**Kaynak metin:**
————

Sovyetler Birliğinin kayıtsız bakışları altında Doğu Avrupa’da sosyalist rejimler birer birer çözülmeye başladı. 1988 Mayıs’ında Janos Kadar Macaristan Komünist Partisi’nin başından ‘uzaklaştırıldı’. Arkasından bu parti ‘eşi görülmemiş bir reform hareketine’ girişti ve Şubat 1989’dan itibaren ‘çoğulcu’ rejime geçti. 2 Mayısta Avusturya’ya olan sınırlarını serbest geçişe açtı. Böylece güya ‘sınırların açılması ve duvarların yıkılması çağı’ başlıyordu. Batı Almanya’ya kapağı atmak isteyen Doğu Almanya vatandaşları vuslatlarına bu yoldan eriyorlardı. Bu gelişme, Doğu Almanya’nı Batı tarafından yutulmasıyla sonuçlanan olaylar zincirini tetikliyordu. 1989’un 6-7 Ekim günlerinde Demokratik Alman Cumhuriyeti’nin 40’ıncı yıldönümü kutlamalarına katılan Gorbaçov ‘Hayat geç kalanları cezalandırır’ diye yöneticileri tehdit ediyor, ardından 18 Ekim’de E. Honecker kızağa alınıyordu.
‘İktidardan düşürülmesinin Moskova tarafından tezgahlandığını’ açıklayan Honecker’in Kapital’e kurban sunulması, sosyalist sistemin en önemli kalelerinden birinin, başta Federal Almanya olmak üzere, emperyalist batıya beleşe teslim edilmesiydi ve gerçekten de Moskova’daki klik tarafından düzenlenmişti.
Gorbaçov ekibi Varşova Paktı’nın dağılmasına giden yolu ‘Brejnev doktrinini terk ettiklerini’ açıklayarak açtı.
12 Kasım 1968’de Polonya Birleşik İşçi Partisi 5. Kongresinde SBKP Genel Sekreteri Leonid Brejnev tarafından dile getirilen doktrine göre, sosyalist bir ülkede sosyalizmin tehlikeye düşmesinin tüm sosyalist ülkeler için tehlike anlamına geleceğinden hareketle, pakta bağlı ülkeler, gönüllü olarak ‘ulusal egemenlik haklarını’ sınırlıyor; sosyalizmden ‘geriye dönme hakkından’ feragat ediyordu. Böylece, Sovyetler Birliği, sistemin güvenliği için müdahale hakkını tekeline almış oluyordu. Bu konuda dayanak alınan temel tez şuydu: ”Tek tek ülkelerin egemenlik hakkı, sosyalist ülkeler topluluğunun ortak çıkarları çerçevesinde geçerlidir; bu çerçeveyi tehdit edecek, kapitalizme dönüşe yol açacak bir durumda ulusal egemenlik iddiası ileri sürülemez.”
1988 Haziranında düzenlenen SBKP 19. Konferansında bu doktrin resmen iptal edildi. Her sosyalist ülkenin kendi ekonomik ya da siyasi yolunu değiştirmekte serbest olduğu kabul edildi.

————

Kaynak metne göre Brejnev doktrini hangi toplantıda resmen iptal edildi?

————

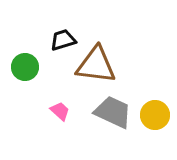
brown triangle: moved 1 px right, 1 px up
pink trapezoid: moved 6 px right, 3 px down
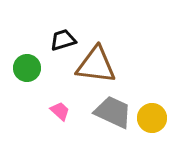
green circle: moved 2 px right, 1 px down
yellow circle: moved 3 px left, 3 px down
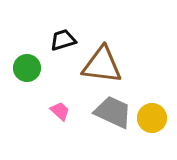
brown triangle: moved 6 px right
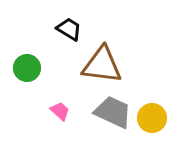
black trapezoid: moved 6 px right, 11 px up; rotated 48 degrees clockwise
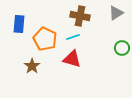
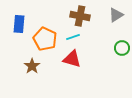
gray triangle: moved 2 px down
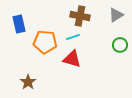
blue rectangle: rotated 18 degrees counterclockwise
orange pentagon: moved 3 px down; rotated 20 degrees counterclockwise
green circle: moved 2 px left, 3 px up
brown star: moved 4 px left, 16 px down
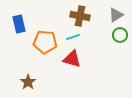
green circle: moved 10 px up
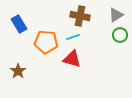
blue rectangle: rotated 18 degrees counterclockwise
orange pentagon: moved 1 px right
brown star: moved 10 px left, 11 px up
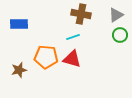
brown cross: moved 1 px right, 2 px up
blue rectangle: rotated 60 degrees counterclockwise
orange pentagon: moved 15 px down
brown star: moved 1 px right, 1 px up; rotated 21 degrees clockwise
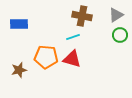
brown cross: moved 1 px right, 2 px down
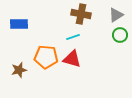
brown cross: moved 1 px left, 2 px up
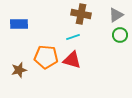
red triangle: moved 1 px down
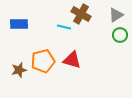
brown cross: rotated 18 degrees clockwise
cyan line: moved 9 px left, 10 px up; rotated 32 degrees clockwise
orange pentagon: moved 3 px left, 4 px down; rotated 20 degrees counterclockwise
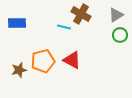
blue rectangle: moved 2 px left, 1 px up
red triangle: rotated 12 degrees clockwise
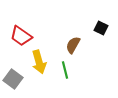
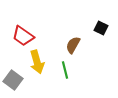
red trapezoid: moved 2 px right
yellow arrow: moved 2 px left
gray square: moved 1 px down
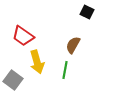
black square: moved 14 px left, 16 px up
green line: rotated 24 degrees clockwise
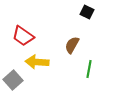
brown semicircle: moved 1 px left
yellow arrow: rotated 110 degrees clockwise
green line: moved 24 px right, 1 px up
gray square: rotated 12 degrees clockwise
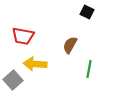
red trapezoid: rotated 25 degrees counterclockwise
brown semicircle: moved 2 px left
yellow arrow: moved 2 px left, 2 px down
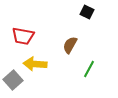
green line: rotated 18 degrees clockwise
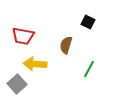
black square: moved 1 px right, 10 px down
brown semicircle: moved 4 px left; rotated 12 degrees counterclockwise
gray square: moved 4 px right, 4 px down
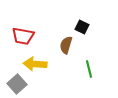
black square: moved 6 px left, 5 px down
green line: rotated 42 degrees counterclockwise
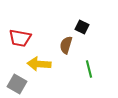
red trapezoid: moved 3 px left, 2 px down
yellow arrow: moved 4 px right
gray square: rotated 18 degrees counterclockwise
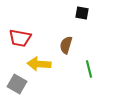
black square: moved 14 px up; rotated 16 degrees counterclockwise
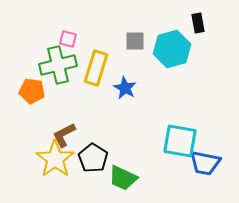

————

**Çözüm aşağıda:**
1988 Haziranında düzenlenen SBKP 19. Konferansında.